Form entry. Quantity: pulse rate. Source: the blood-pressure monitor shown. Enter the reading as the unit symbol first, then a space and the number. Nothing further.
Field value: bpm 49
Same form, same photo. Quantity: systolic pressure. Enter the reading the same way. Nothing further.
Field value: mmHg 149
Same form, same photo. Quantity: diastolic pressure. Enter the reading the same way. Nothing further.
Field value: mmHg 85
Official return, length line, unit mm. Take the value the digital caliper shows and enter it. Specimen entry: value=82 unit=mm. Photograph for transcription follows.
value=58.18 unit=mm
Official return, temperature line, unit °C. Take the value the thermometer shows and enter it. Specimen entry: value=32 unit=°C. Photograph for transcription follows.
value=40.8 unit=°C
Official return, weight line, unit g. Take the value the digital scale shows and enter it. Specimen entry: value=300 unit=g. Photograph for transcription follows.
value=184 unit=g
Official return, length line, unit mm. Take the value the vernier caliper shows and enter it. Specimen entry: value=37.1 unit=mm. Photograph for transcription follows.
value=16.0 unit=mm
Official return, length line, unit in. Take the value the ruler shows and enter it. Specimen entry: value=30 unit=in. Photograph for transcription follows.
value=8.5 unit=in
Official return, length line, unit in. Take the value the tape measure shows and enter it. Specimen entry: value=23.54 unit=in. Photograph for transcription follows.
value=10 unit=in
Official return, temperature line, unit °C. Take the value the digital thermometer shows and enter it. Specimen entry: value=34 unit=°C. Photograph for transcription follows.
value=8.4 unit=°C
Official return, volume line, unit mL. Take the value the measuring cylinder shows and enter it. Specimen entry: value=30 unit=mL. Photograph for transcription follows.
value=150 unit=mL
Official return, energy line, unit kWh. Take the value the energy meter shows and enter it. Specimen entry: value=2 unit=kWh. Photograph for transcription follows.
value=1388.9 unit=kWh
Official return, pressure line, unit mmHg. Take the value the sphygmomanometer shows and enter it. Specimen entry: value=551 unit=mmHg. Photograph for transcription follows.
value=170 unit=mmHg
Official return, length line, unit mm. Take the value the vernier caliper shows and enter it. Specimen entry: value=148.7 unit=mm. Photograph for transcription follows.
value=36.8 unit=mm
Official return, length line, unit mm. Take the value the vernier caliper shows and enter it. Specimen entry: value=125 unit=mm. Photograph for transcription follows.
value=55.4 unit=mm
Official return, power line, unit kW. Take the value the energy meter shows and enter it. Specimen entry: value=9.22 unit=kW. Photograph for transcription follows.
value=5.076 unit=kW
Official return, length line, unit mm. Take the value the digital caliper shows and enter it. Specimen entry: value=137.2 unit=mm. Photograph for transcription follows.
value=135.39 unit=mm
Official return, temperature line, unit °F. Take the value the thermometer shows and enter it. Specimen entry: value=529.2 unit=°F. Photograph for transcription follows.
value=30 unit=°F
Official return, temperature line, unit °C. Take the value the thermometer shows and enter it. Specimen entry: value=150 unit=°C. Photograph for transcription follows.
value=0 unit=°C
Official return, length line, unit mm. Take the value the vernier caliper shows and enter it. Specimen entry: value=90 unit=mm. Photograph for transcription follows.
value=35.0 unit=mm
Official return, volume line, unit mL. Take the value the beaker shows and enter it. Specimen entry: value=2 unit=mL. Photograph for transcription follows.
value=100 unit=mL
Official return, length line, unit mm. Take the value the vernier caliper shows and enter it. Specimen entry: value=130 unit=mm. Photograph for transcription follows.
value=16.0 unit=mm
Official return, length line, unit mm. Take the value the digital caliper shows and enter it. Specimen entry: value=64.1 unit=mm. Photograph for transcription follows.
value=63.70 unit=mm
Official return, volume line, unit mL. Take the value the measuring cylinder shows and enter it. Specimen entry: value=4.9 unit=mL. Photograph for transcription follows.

........

- Assignment -
Reproduce the records between the line holding "value=82 unit=mm. Photograph for transcription follows." and the line holding "value=184 unit=g", inclusive, swapping "Specimen" for "Sample" and leaving everything else unchanged. Return only those lines.

- Finished exercise -
Official return, length line, unit mm. Take the value the digital caliper shows and enter it. Sample entry: value=82 unit=mm. Photograph for transcription follows.
value=58.18 unit=mm
Official return, temperature line, unit °C. Take the value the thermometer shows and enter it. Sample entry: value=32 unit=°C. Photograph for transcription follows.
value=40.8 unit=°C
Official return, weight line, unit g. Take the value the digital scale shows and enter it. Sample entry: value=300 unit=g. Photograph for transcription follows.
value=184 unit=g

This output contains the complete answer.